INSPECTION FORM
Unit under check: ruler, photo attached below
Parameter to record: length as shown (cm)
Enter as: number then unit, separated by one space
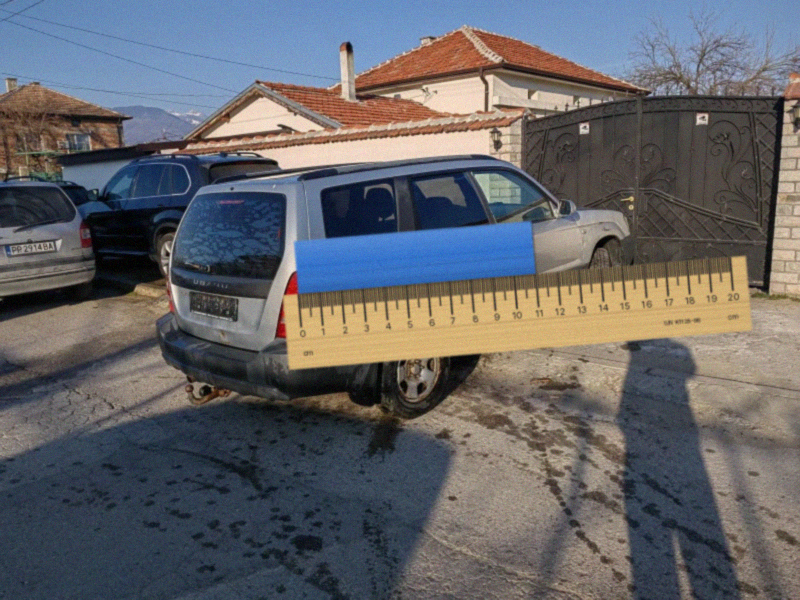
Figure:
•••
» **Exercise instructions**:
Reproduce the lines of all the items with "Parameter" replaced by "Quantity" and everything else unchanged, omitting the pictures.

» **Response to this task**:
INSPECTION FORM
Unit under check: ruler, photo attached below
Quantity to record: length as shown (cm)
Enter as: number then unit, separated by one space
Figure:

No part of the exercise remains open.